● The problem:
If a record contains an image, leave the image out and repeat everything else exactly.

● Given information:
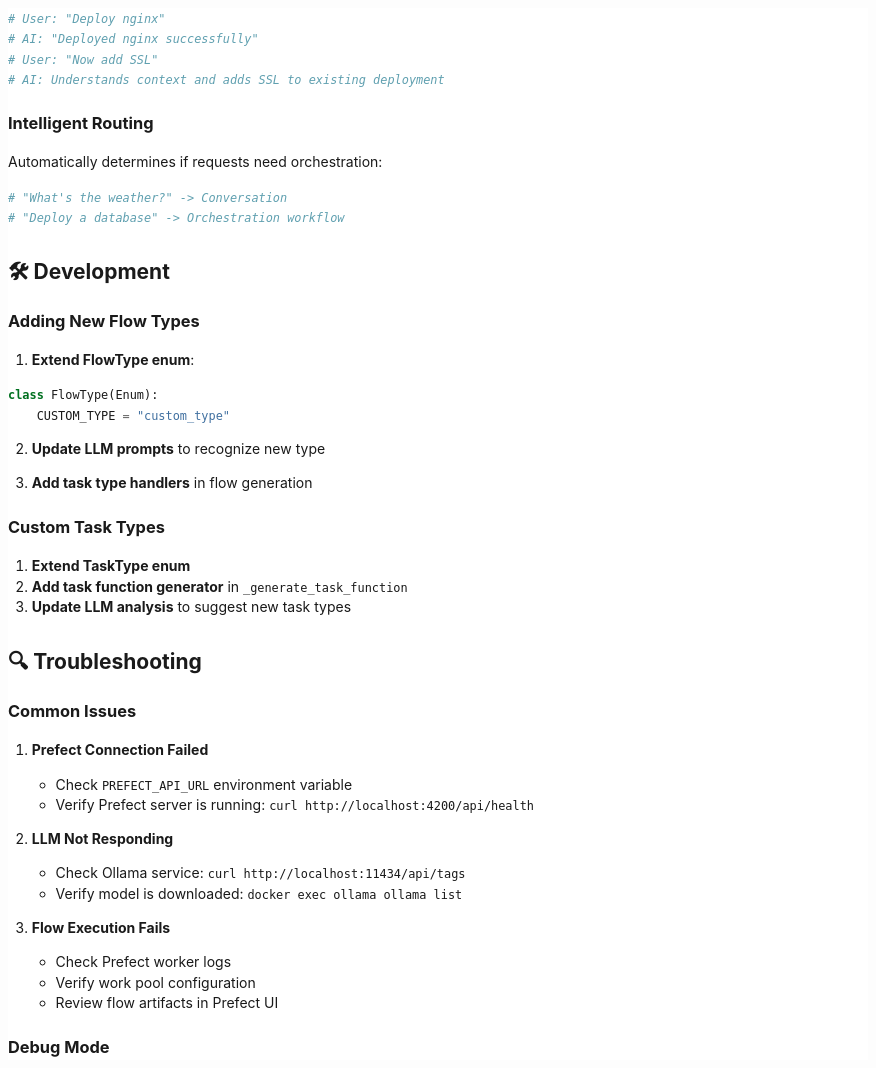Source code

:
 ```python
# User: "Deploy nginx"
# AI: "Deployed nginx successfully"
# User: "Now add SSL"  
# AI: Understands context and adds SSL to existing deployment
```

### Intelligent Routing
Automatically determines if requests need orchestration:

```python
# "What's the weather?" -> Conversation
# "Deploy a database" -> Orchestration workflow
```

## 🛠️ Development

### Adding New Flow Types

1. **Extend FlowType enum**:
```python
class FlowType(Enum):
    CUSTOM_TYPE = "custom_type"
```

2. **Update LLM prompts** to recognize new type

3. **Add task type handlers** in flow generation

### Custom Task Types

1. **Extend TaskType enum**
2. **Add task function generator** in `_generate_task_function`
3. **Update LLM analysis** to suggest new task types

## 🔍 Troubleshooting

### Common Issues

1. **Prefect Connection Failed**
   - Check `PREFECT_API_URL` environment variable
   - Verify Prefect server is running: `curl http://localhost:4200/api/health`

2. **LLM Not Responding**
   - Check Ollama service: `curl http://localhost:11434/api/tags`
   - Verify model is downloaded: `docker exec ollama ollama list`

3. **Flow Execution Fails**
   - Check Prefect worker logs
   - Verify work pool configuration
   - Review flow artifacts in Prefect UI

### Debug Mode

● Response to this exercise:
Source code

:
 ```python
# User: "Deploy nginx"
# AI: "Deployed nginx successfully"
# User: "Now add SSL"  
# AI: Understands context and adds SSL to existing deployment
```

### Intelligent Routing
Automatically determines if requests need orchestration:

```python
# "What's the weather?" -> Conversation
# "Deploy a database" -> Orchestration workflow
```

## 🛠️ Development

### Adding New Flow Types

1. **Extend FlowType enum**:
```python
class FlowType(Enum):
    CUSTOM_TYPE = "custom_type"
```

2. **Update LLM prompts** to recognize new type

3. **Add task type handlers** in flow generation

### Custom Task Types

1. **Extend TaskType enum**
2. **Add task function generator** in `_generate_task_function`
3. **Update LLM analysis** to suggest new task types

## 🔍 Troubleshooting

### Common Issues

1. **Prefect Connection Failed**
   - Check `PREFECT_API_URL` environment variable
   - Verify Prefect server is running: `curl http://localhost:4200/api/health`

2. **LLM Not Responding**
   - Check Ollama service: `curl http://localhost:11434/api/tags`
   - Verify model is downloaded: `docker exec ollama ollama list`

3. **Flow Execution Fails**
   - Check Prefect worker logs
   - Verify work pool configuration
   - Review flow artifacts in Prefect UI

### Debug Mode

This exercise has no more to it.